Untuk seseorang yang dulu sering berjalan dan berbaur kemana-mana, walaupun masih di wilayah tanah air, bumi menjadi rumah kecil, atapnya langit, lantainya tanah yang dipijak, dan semua manusia yang ditemui adalah saudara serumah.
Makin sering bepergian, makin banyak identitas yang mulai mendinding pembatas kembali rubuh dan sesap ke dalam diri. Nampak nyata perkembangan proses mencari diri sendiri, dari butuh pengakuan manusia lain menjadi harus mengakui diri sendiri. Ada banyak pengakuan yang hanya bisa diberikan oleh Tuhan langsung, ternyata selama ini kutuntut, kucari dan kuminta pada manusia lain.
Dalam bilik yang bernama Indonesia di rumah besar Bumi, di antara saudara seibu pertiwi, kutemukan betapa banyak salah kaprah terhadap identitas dan entitas. Tuntutanku agar orang lain menerima perbedaan ternyata ciri diriku sendiri belum mampu menerima aku dan tiap orang berbeda, bahwa setiap pribadi ditakdirkan lahir di lingkungan suku dan budaya yang berbeda dengan yang lain.

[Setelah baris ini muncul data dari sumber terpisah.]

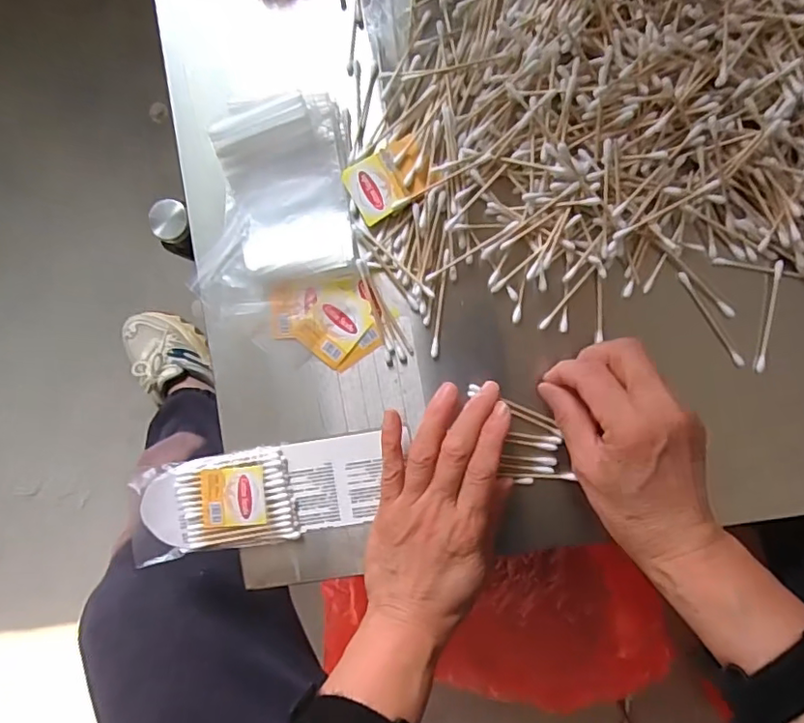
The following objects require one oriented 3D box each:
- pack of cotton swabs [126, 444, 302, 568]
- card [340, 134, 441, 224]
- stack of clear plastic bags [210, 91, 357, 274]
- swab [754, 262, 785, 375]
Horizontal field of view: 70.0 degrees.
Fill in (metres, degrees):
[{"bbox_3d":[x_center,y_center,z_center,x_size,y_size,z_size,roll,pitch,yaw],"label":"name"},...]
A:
[{"bbox_3d":[-0.130,0.097,0.393,0.109,0.016,0.064,-9,88,4],"label":"pack of cotton swabs"},{"bbox_3d":[-0.008,-0.121,0.380,0.056,0.006,0.041,-29,87,3],"label":"card"},{"bbox_3d":[-0.077,-0.118,0.383,0.081,0.019,0.116,-4,89,4],"label":"stack of clear plastic bags"},{"bbox_3d":[0.236,-0.029,0.368,0.007,0.008,0.071,9,89,4],"label":"swab"}]

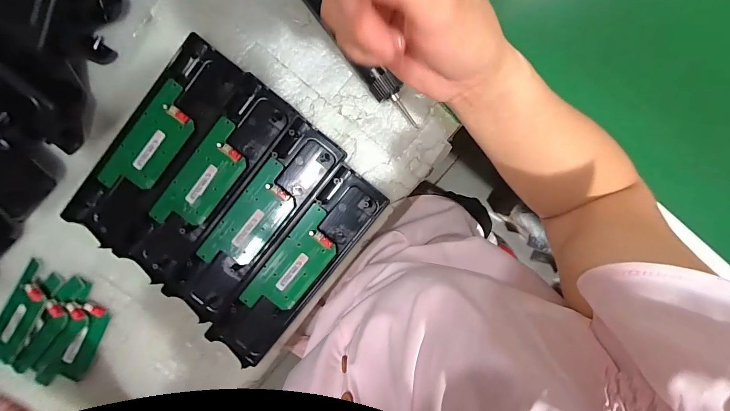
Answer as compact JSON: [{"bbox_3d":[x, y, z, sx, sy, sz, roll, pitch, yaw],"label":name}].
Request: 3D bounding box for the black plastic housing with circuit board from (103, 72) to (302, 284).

Zaman berubah, berjalan tak harus lagi melangkahkan kaki, dengan internet pikiran keliling dunia. Bumi benar-benar rumah kecil, tak hanya seatap dengan sesama manusia tapi juga seluruh makhluk dan ciptaan lain. Makin banyak dinding identitas yang rontok.
Kemuhammadiyahan yang kental dari ibu dan bapak lebur dengan seloroh cerdas kaum Nadhliyyin. Pengantar tasawuf dari mendiang guru mengaji, buku karya imam Al Ghazali dan Buya Hamka bersalaman dan berpelukan dengan kitab-kitab ulama Salaf, menyaksikan kekayaan cara mengungkapkan cinta kepada Tuhan.

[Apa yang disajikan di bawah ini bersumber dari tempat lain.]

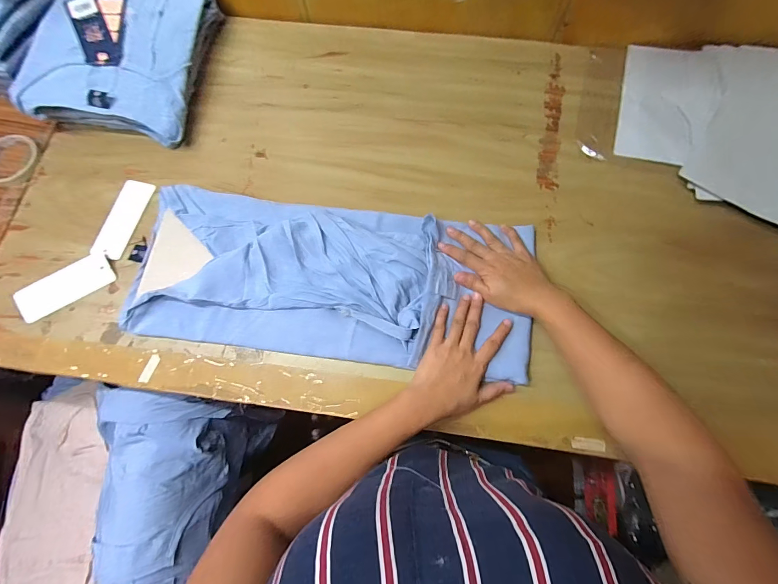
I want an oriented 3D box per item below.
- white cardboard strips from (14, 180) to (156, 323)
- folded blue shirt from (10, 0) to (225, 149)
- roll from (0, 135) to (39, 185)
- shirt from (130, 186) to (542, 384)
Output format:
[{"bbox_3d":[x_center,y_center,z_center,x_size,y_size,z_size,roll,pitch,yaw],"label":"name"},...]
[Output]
[{"bbox_3d":[-0.397,-0.055,0.475,0.078,0.011,0.224,31,74,3],"label":"white cardboard strips"},{"bbox_3d":[-0.391,-0.361,0.530,0.212,0.079,0.257,9,74,5],"label":"folded blue shirt"},{"bbox_3d":[-0.568,-0.199,0.518,0.074,0.014,0.075,0,73,2],"label":"roll"},{"bbox_3d":[-0.067,-0.018,0.443,0.487,0.032,0.208,10,74,5],"label":"shirt"}]

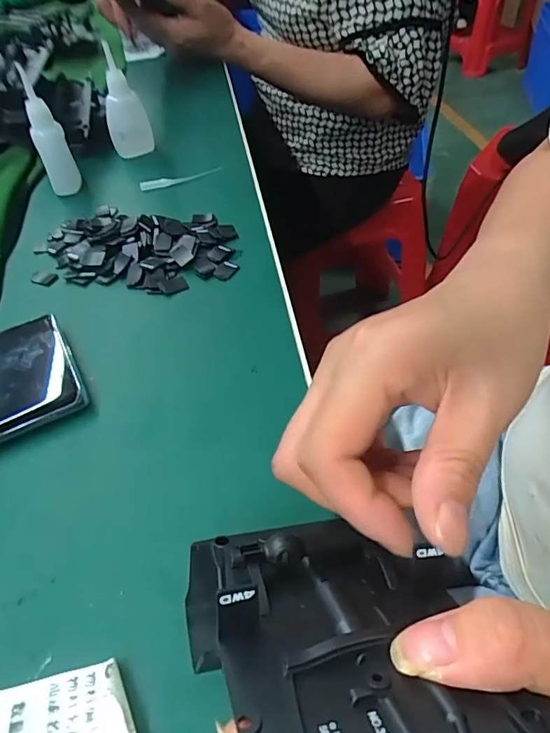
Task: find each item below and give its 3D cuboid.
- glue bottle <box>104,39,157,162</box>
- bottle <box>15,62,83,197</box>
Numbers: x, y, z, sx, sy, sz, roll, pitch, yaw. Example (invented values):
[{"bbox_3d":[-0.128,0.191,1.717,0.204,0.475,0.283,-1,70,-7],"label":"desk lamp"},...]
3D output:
[{"bbox_3d":[-0.127,-0.219,0.406,0.032,0.075,0.026,-24,49,-17],"label":"glue bottle"},{"bbox_3d":[-0.170,-0.174,0.363,0.023,0.077,0.026,-21,50,-12],"label":"bottle"}]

Identitas keislamanku bertemu kearifan Buddha dan Hindu di Ubud. Berpelukan dengan cinta kasih pengikut Kristus ketika seorang biarawati terjatuh di eskalator bandara karena berusaha meraih boarding pass yang terlepas dari tanganku. Islam yang agama akal mau dan mampu berdialog dengan kaum Atheis. Saya benar-benar merasa menemukan bilik-bilik kecil penuh kedamaian dan cinta dalam satu rumah riuh bernama Bumi.
Ternyata beragam identitas yang selama ini kujadikan baju dan dinding pembatas, lebih bermanfaat untuk diri sendiri dan sesama ketika menjadi lentera dalam diri yang menerangi laku.
Di internet bertemu virtual dengan orang-orang yang berpendar lebih terang, lebih sejuk dan lebih damai dengan cahaya yang spektrumnya berasal dari kitab-kitab yang juga pernah kubaca, salah satunya kitab Al-Hikam karya Ibnu Ataillah Radiyallahu Anhu.
Alinea pertama hingga sebelum ini bisa kutuliskan setelah mengaji pada spektrum mendiang KH. Hasyim Muzadi, tulisan-tulisan dan tafsirannya pada cahaya Ilahiah yang berpendar lewat kitab Al-Hikam. Selamat jalan Kyai.